TEXT:
Postby Mister Tee » Thu Jul 12, 2012 11:36 pm

Whatever else you can say about 2002, it had about the most jam-packed last seven weeks of any film year I can recall. Far from Heaven, Talk to Her, Chicago, The Two Towers, Adaptation, About Schmidt, The Pianist, Catch Me If You Can, Gangs of New York...all opened right on top of one another (leaving perfectly solid films like The Quiet American, Narc, The 25th Hour and Confessions of a Dangerous Mind to fight for the slightest bit of attention). Filmgoing certainly seemed exciting at least for that brief period.

Given my oft-expressed deep love for Far from Heaven, it may surprise some to hear me say the Dennis Quaid omission wasn't a body blow to me (except insofar as it represented weakness for the film as a whole). I thought Quaid was fine but not exceptional in the role. Given the way the season had gone, I certainly EXPECTED him to be nominated -- and would have seen it as recompense for his being passed over two decades earlier in The Right Stuff. But his missing out didn't kill me.

The actors I most missed were Alfred Molina (that he was left off while the far less impressive Salma Hayek prevailed seems an object lesson in how much more difficult it is for male actors to get nominations); Ray Liotta for his deeply felt change of pace in Narc; and, one no one seems to mention: Noah Taylor as the young Hitler in Max. Max as a movie was hit and miss, but Taylor really created an indelible, unsentimentalized portrait of the young monster.

Of the nominees, I'm with most in dismissing Ed Harris first, for the least impressive of his nominations. I was baffled in general by Academy enthusiasm for The Hours -- a wan, tony art exercise that grabbed up a whole batch of nominations that would more pleasingly have ended up elsewhere.

EXTRACTED MATERIAL:
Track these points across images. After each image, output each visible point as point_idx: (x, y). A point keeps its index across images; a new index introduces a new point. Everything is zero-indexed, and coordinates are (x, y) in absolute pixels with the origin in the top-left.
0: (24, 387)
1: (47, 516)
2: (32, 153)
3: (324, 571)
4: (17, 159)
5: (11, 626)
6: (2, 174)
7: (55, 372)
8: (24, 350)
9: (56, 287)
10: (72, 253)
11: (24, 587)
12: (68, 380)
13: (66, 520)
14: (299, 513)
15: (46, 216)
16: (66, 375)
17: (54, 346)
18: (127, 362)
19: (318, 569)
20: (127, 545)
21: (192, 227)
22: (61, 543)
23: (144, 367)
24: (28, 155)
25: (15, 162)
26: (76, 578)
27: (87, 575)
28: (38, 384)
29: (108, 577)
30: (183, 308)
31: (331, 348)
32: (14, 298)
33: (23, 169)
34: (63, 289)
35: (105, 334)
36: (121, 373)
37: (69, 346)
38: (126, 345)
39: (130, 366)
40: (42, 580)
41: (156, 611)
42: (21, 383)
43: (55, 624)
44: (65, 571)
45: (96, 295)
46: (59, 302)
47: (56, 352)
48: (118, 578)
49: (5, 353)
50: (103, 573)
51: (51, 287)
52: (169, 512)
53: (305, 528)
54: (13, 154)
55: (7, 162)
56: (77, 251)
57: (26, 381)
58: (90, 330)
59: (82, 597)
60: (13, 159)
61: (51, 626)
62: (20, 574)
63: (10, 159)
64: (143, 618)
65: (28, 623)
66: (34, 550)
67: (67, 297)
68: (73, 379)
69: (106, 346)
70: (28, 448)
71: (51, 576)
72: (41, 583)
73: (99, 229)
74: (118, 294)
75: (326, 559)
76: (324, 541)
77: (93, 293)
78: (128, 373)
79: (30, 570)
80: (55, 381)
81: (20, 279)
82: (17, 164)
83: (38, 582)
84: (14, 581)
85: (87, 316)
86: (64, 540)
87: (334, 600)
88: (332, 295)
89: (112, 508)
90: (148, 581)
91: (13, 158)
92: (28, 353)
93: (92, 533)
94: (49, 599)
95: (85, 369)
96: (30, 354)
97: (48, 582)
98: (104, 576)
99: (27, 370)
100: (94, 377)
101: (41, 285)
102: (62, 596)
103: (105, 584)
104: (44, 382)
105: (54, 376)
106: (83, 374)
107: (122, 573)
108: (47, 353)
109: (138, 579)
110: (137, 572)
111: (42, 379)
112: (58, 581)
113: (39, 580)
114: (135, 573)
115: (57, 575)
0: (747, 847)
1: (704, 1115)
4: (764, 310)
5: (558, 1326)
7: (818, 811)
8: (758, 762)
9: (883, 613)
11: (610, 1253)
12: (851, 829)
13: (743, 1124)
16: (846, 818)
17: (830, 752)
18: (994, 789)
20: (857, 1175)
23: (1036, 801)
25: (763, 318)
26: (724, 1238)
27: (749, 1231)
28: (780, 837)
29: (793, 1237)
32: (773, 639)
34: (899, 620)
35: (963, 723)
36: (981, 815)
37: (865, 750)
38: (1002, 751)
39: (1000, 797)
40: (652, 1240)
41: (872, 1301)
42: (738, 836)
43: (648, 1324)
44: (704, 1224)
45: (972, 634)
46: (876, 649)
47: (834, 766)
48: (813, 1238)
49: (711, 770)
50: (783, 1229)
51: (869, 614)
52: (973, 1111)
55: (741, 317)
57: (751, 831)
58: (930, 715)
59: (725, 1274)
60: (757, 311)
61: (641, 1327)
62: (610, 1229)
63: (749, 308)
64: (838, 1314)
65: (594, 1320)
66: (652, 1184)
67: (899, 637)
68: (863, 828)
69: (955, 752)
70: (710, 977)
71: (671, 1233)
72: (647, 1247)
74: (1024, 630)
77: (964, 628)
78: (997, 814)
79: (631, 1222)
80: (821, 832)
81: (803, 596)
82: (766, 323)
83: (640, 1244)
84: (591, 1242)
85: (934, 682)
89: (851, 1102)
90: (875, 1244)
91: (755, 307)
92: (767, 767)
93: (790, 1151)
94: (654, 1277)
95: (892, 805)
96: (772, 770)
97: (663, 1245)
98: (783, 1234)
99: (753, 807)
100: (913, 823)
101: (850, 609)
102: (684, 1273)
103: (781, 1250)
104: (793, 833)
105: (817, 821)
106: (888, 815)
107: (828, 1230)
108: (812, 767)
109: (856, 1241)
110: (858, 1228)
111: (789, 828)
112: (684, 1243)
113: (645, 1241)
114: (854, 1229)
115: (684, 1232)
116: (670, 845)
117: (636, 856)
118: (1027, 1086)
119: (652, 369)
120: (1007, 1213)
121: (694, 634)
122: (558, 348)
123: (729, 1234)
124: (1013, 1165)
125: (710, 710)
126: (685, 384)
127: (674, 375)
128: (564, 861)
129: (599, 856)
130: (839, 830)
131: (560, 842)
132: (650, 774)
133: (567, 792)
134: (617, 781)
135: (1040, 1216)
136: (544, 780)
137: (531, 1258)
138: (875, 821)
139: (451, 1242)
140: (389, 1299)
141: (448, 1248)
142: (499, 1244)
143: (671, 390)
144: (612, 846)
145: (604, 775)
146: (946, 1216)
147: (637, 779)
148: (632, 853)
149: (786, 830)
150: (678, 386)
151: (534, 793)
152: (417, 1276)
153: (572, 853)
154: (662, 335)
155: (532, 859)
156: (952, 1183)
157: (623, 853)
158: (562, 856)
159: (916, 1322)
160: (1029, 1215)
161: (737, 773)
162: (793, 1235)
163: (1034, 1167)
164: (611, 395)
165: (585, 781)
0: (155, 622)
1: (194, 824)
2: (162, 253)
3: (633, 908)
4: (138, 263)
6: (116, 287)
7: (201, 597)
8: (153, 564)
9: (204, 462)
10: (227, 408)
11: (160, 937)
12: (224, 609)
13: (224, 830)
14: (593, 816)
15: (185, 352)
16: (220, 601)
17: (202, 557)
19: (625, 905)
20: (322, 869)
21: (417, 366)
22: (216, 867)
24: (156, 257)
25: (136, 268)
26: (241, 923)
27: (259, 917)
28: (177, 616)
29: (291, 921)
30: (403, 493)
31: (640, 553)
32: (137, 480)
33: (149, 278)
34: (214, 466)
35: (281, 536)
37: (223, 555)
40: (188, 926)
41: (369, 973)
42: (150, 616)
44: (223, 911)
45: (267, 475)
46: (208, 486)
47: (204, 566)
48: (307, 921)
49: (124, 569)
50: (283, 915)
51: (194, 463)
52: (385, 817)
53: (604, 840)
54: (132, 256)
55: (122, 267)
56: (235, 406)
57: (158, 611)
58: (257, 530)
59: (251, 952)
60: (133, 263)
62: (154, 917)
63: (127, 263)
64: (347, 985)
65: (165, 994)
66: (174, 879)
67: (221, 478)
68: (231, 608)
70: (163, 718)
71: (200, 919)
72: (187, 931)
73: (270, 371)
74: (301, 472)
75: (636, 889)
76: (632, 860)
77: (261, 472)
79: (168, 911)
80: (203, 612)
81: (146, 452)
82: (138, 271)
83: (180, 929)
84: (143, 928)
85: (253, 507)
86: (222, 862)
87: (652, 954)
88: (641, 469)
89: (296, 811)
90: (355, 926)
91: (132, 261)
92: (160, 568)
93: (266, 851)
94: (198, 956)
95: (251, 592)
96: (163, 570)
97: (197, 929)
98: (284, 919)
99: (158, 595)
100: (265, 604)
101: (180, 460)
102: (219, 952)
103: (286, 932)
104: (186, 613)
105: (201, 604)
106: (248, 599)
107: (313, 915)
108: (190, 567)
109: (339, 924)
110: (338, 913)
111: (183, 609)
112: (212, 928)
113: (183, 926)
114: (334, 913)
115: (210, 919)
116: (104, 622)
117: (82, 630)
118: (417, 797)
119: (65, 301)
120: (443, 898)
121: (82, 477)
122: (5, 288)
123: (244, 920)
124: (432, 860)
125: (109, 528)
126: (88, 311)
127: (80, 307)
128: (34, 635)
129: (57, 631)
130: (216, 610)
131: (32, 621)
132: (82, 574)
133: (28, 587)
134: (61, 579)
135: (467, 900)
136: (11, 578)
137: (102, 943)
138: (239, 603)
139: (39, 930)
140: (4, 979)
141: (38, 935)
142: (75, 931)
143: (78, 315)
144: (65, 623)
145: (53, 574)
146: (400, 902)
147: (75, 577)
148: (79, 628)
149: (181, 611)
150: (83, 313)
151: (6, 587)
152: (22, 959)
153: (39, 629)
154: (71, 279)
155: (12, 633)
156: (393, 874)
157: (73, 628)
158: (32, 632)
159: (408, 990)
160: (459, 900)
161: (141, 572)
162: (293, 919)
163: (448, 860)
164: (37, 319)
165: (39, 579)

WORK ITEM A:
Answer these questions using the post about the 2002 film year:
(i) Which actor played the young Hitler in Max?
(ii) In which film was Dennis Quaid passed over two decades earlier?
(iii) Which nominee does the writer dismiss first?
WORK ITEM B: Reproduce the lines in the records from the line with "116: (670, 845)" up to and including the line with "134: (617, 781)".

TASK RESULT A:
(i) Noah Taylor
(ii) The Right Stuff
(iii) Ed Harris

TASK RESULT B:
116: (670, 845)
117: (636, 856)
118: (1027, 1086)
119: (652, 369)
120: (1007, 1213)
121: (694, 634)
122: (558, 348)
123: (729, 1234)
124: (1013, 1165)
125: (710, 710)
126: (685, 384)
127: (674, 375)
128: (564, 861)
129: (599, 856)
130: (839, 830)
131: (560, 842)
132: (650, 774)
133: (567, 792)
134: (617, 781)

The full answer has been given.